You can see the wasp better in this view.
At one point the mantis removed the wasp's wing and dropped it. Wings apparently aren't edible.
Soon another insect joined the party.
A tiny black fly began walking on the wasp and mantis.
It might seem like the fly was incidental, but it isn't. Small black flies of the family Milichiidae are known to steal food from predatory insects and spiders. It is a behavior known as kleptoparasitism.
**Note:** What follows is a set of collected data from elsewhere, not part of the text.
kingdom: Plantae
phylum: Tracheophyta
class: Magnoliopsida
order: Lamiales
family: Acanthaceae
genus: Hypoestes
Being a freeloader that steals food from a predatory insect seems like it might be a dangerous lifestyle, but the mantis seems occupied with the wasp and is not reacting to the fly.
See more about the flies at Milichiddae Online and What's That Bug?
Have you ever spotted a freeloader fly?
This morning it has been partly cloudy, but during a burst of sunshine I was able to catch a photo of this paper wasp, Polistes flavus.
Any idea what she might be doing?
Look how shiny she is. Her eyes are shaped like kidney beans. She has three smaller eyes called ocellae in a triangle at the top of her head.
She was hunting for caterpillars and other insects. Wasps feed their young larvae bits of insects they catch and bring back to their extraordinary paper nests.
You might wonder whether I was in any danger taking this photo. In fact, this species of paper wasp that we encounter in Arizona is surprisingly unassuming. Unless you directly threaten their nest, they are not likely to sting. Their nests are often hidden in the dense foliage in small shrubs, such as rosemary bushes or under red yucca (hesperaloe) in our yard. We are much more likely to be stung by bees than these wasps.
I have noticed several paper wasps around my mint plants lately. I hope they are catching the cabbage loopers that have been devastating the plants. Go wasps, go.